* ENTRIES PROVIDED *
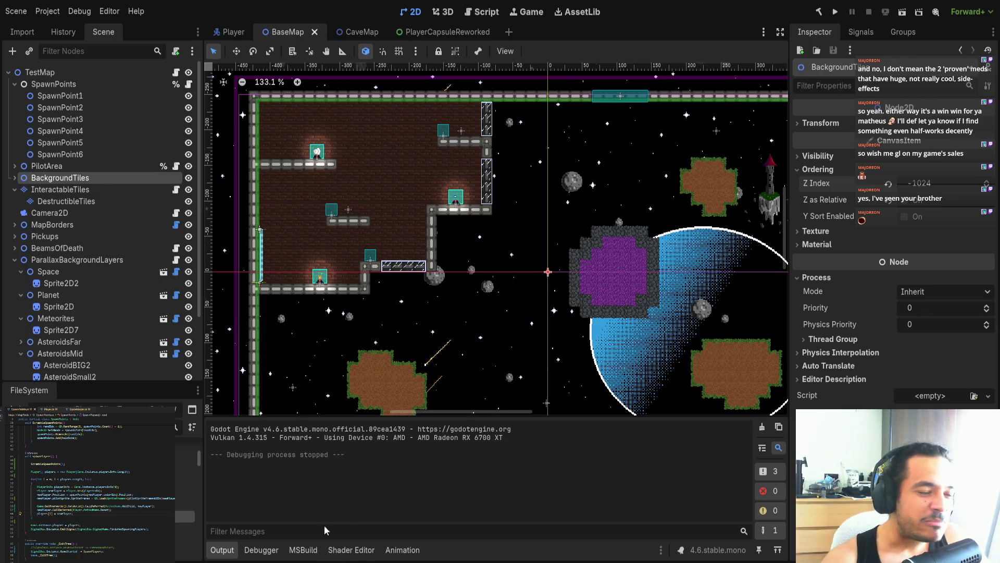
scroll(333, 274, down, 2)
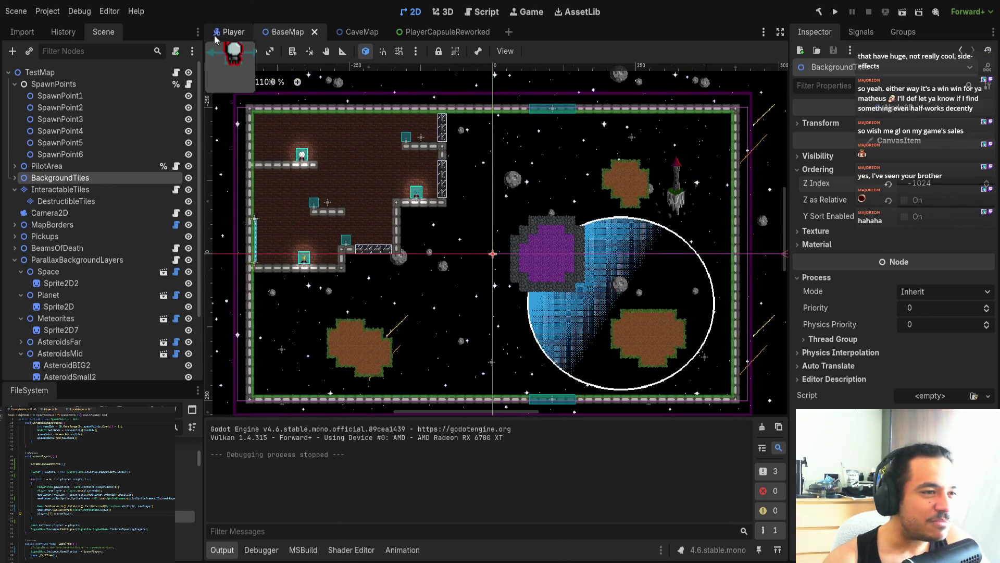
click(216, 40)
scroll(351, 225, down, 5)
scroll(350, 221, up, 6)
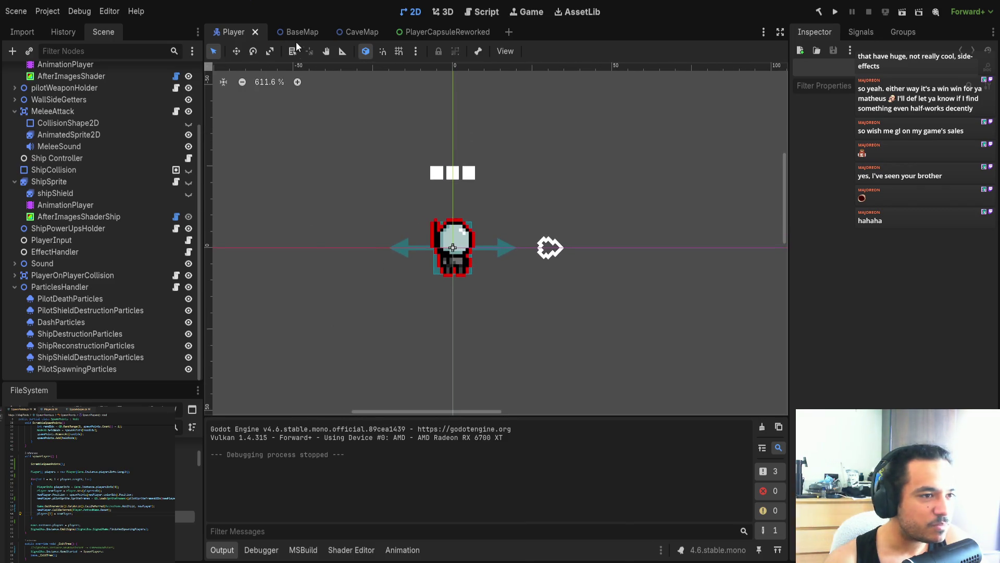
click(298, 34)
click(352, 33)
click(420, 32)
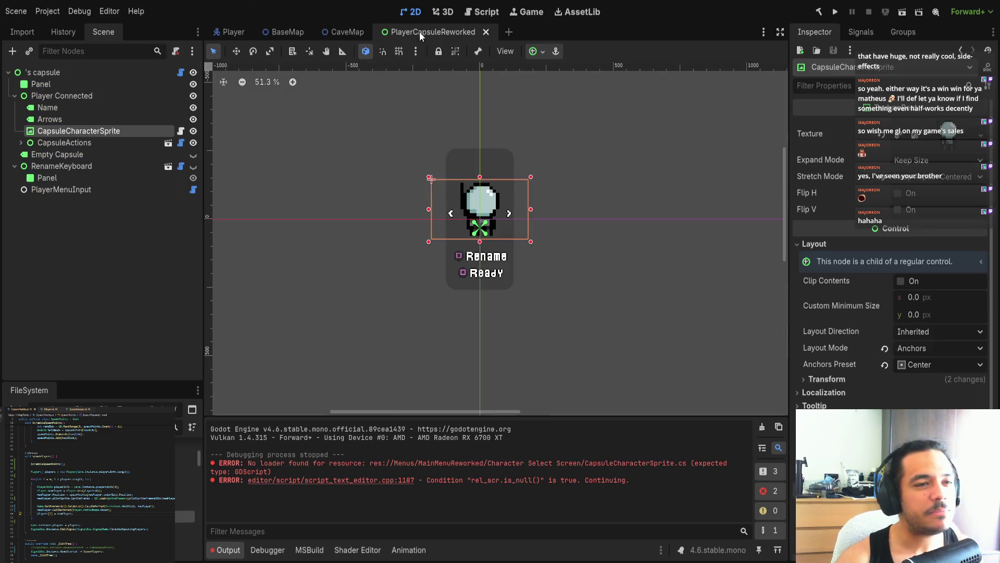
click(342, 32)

* ABOUT THIS EXERCISE *
Print the records above verbatim, minus any pictures.

* RESULT *
scroll(333, 274, down, 2)
click(216, 40)
scroll(351, 225, down, 5)
scroll(350, 221, up, 6)
click(298, 34)
click(352, 33)
click(420, 32)
click(342, 32)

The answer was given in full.